Em Brasília, Maria Laura casou-se pela segunda vez e, em dezembro de 1980, nasceu seu quarto filho, Henrique Pinheiro Veiga, formado em Biologia na UnB, casado, analista ambiental no Ministério do Meio Ambiente e atualmente faz mestrado nos Estados Unidos. Os demais, todos formaram-se na UnB. O Alexandre fez Jornalismo, trabalhou em vários órgãos e jornais, está atualmente morando e trabalhando em Washington, é casado e tem dois filhos: Luisa e Gustavo. A Manuela se formou em Letras, trabalha na UNESCO, é casada e mãe de Vinicius e Nina. Augusto é geólogo formado e com mestrado na UnB, trabalha na Petrobras em Aracaju, é casado e pai de Maria Vitória e Ana Cecília.
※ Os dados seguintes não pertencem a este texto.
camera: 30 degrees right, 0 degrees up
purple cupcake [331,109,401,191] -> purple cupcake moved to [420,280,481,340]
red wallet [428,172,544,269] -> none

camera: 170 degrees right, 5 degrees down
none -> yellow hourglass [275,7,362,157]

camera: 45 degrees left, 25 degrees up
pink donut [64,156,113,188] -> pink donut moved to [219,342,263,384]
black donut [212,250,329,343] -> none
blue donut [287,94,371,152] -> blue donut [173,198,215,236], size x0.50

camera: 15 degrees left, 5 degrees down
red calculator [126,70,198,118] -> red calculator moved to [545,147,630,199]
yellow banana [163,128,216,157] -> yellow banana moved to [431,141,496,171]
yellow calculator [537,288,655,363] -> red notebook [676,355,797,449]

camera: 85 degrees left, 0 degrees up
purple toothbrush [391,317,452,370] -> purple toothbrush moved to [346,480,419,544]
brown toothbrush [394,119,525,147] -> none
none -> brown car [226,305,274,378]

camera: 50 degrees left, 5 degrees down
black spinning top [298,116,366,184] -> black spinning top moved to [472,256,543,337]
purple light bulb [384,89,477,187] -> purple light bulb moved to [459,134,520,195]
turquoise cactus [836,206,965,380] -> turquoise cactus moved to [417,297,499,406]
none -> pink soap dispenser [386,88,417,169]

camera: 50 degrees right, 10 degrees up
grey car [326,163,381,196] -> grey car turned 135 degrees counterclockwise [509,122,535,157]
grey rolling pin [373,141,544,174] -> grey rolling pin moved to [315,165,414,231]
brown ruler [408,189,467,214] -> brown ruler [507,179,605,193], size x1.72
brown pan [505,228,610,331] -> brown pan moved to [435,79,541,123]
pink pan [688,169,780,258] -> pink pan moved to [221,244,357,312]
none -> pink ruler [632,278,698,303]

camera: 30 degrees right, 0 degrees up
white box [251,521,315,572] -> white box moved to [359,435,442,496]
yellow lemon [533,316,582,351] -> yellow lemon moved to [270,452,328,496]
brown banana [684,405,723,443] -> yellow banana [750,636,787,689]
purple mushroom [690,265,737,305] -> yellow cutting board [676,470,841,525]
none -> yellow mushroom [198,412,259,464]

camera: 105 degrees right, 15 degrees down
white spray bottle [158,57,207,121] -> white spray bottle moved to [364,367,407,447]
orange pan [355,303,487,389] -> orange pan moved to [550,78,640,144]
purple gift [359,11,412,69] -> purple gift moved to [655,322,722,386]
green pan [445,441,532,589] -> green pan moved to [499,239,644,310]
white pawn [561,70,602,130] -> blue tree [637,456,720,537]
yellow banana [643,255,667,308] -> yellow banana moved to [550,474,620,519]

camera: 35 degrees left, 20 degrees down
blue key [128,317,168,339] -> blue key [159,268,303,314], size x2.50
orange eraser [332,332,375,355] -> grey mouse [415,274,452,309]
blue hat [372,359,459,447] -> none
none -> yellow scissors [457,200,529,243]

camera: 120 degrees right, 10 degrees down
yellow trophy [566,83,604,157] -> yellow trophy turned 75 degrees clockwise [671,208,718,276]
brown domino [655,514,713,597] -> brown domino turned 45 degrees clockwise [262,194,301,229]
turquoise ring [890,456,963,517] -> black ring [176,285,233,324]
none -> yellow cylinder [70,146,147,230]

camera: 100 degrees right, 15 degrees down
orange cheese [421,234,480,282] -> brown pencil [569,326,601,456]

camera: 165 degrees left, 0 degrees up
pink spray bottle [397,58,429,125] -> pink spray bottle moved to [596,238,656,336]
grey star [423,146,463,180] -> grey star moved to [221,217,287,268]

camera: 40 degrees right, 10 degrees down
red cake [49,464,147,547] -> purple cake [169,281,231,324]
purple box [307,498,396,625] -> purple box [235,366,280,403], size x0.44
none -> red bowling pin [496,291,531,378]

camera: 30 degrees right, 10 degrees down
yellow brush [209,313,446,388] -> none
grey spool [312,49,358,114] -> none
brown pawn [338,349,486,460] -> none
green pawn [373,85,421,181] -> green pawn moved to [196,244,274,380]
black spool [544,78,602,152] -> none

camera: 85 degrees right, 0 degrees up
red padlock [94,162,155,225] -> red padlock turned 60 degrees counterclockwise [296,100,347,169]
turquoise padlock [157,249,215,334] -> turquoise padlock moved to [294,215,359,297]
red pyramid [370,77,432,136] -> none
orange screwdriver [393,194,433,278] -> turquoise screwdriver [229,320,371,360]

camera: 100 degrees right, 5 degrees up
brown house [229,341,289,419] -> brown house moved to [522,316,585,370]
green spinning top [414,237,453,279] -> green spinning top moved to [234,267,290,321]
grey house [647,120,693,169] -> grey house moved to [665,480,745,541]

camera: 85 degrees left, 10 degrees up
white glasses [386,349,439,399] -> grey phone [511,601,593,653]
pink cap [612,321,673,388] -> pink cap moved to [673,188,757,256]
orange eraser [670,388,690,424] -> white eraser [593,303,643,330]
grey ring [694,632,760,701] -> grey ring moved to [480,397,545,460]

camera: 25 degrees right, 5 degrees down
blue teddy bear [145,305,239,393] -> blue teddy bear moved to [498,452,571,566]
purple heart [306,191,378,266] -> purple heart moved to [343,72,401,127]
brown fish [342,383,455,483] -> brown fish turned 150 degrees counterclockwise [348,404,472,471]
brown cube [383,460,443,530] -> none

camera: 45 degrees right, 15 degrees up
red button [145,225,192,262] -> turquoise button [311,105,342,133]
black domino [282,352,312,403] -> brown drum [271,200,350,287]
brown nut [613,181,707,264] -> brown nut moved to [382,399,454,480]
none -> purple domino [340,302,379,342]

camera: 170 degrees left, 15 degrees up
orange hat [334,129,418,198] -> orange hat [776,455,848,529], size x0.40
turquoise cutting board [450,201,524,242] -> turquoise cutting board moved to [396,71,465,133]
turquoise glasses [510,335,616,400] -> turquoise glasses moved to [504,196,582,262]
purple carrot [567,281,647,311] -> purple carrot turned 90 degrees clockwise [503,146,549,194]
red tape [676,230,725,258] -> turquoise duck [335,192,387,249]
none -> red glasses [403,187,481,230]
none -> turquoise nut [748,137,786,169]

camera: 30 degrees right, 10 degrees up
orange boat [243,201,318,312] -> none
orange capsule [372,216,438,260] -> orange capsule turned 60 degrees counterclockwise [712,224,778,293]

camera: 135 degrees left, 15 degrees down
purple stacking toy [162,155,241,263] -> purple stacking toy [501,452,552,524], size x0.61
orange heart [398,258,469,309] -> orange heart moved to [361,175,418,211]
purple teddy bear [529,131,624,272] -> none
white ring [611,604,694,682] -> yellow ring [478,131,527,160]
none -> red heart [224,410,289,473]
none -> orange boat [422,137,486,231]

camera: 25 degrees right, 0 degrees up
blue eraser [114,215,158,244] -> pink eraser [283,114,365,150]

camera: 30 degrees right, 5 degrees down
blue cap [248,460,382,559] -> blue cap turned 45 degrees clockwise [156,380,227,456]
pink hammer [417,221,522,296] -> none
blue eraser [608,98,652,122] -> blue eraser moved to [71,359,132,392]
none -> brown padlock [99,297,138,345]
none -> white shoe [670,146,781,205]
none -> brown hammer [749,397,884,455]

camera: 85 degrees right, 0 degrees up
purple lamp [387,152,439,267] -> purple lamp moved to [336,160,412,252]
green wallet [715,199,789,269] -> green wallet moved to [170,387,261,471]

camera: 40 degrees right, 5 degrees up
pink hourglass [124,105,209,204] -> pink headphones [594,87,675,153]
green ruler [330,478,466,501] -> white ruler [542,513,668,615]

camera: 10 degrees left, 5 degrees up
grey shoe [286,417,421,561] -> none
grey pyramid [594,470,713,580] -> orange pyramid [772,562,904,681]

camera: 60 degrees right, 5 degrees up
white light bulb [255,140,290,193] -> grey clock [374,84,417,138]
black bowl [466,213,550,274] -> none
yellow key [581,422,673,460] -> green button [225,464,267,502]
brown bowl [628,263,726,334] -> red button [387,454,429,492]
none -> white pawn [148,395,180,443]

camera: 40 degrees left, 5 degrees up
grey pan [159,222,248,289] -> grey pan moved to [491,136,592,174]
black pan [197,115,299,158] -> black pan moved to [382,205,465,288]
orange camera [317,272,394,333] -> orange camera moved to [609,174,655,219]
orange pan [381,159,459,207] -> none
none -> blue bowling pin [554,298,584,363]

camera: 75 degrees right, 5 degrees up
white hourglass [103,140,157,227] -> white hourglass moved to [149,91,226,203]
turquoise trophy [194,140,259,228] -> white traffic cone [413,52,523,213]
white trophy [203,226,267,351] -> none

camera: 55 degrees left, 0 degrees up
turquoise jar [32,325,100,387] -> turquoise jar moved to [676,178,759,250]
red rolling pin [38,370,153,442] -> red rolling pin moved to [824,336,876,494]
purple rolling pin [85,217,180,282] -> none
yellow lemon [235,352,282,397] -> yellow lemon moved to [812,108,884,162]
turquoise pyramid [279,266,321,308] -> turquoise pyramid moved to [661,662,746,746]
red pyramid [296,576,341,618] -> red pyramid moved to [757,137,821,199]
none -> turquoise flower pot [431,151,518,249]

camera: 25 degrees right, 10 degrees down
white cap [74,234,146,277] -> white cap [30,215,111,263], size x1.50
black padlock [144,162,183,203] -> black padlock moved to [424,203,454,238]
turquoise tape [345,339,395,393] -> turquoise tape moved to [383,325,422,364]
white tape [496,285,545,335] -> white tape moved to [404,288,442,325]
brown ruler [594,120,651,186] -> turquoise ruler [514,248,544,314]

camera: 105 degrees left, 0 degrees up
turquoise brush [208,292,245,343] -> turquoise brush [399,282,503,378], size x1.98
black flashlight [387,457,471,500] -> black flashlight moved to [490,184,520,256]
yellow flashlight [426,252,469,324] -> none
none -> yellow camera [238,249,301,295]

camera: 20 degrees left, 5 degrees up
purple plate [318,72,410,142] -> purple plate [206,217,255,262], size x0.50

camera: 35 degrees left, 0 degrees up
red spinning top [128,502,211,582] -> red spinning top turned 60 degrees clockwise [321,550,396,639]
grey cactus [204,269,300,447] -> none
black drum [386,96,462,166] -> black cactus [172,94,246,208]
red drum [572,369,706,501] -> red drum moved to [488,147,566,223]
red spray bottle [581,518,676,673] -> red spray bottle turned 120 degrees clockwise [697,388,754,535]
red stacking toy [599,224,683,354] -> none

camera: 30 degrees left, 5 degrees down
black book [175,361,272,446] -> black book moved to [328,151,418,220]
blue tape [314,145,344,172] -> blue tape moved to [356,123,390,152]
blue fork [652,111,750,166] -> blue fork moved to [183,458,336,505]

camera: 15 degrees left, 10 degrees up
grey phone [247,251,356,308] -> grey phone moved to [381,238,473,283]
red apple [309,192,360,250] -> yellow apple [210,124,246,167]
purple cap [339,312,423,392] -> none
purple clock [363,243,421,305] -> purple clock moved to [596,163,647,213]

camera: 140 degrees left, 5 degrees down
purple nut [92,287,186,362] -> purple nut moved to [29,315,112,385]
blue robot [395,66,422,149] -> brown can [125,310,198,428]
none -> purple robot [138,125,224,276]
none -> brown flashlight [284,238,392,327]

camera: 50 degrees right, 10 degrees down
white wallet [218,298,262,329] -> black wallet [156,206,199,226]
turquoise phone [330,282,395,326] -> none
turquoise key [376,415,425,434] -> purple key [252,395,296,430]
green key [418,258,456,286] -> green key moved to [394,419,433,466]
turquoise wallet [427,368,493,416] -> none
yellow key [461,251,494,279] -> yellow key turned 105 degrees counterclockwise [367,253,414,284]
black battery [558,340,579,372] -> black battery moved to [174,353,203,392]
Seus netos e netas são sua maior alegria.

 

Em 2003, com a eleição do presidente Lula, integrou os quadros da Secretaria de Políticas para Mulheres (SPM), foi secretária adjunta. Como gestora e militante, participou da I e II Conferência Nacional de Políticas para Mulheres.

 

Em 2007, decidiu se aposentar de “verdade”. Mas seguiu na militância na Secretaria de Mulheres do PT-DF e integra o Conselho dos Direitos da Mulher do DF, da Secretaria de Mulheres do GDF.

 

Em 2011, operou a mama, assumiu publicamente o câncer, dizendo ser uma maneira de falar para as demais mulheres que câncer não é uma sentença de morte e que as portadoras têm o direito a um tratamento digno para continuarem suas vidas.

 

É “Cidadã Honorária de Brasília” e tem o Ceará no coração. Define-se como uma mulher de esquerda, socialista, continua no PT lutando pelo que acredita. Apenas acha que tem momentos e momentos na vida, cada um faz suas escolhas. Neste momento: Militância de leve, não institucional, muito tempo para os filhos, netos, irmãos, viagens, amigos e amigas, não mais fazendo dez coisas ao mesmo tempo.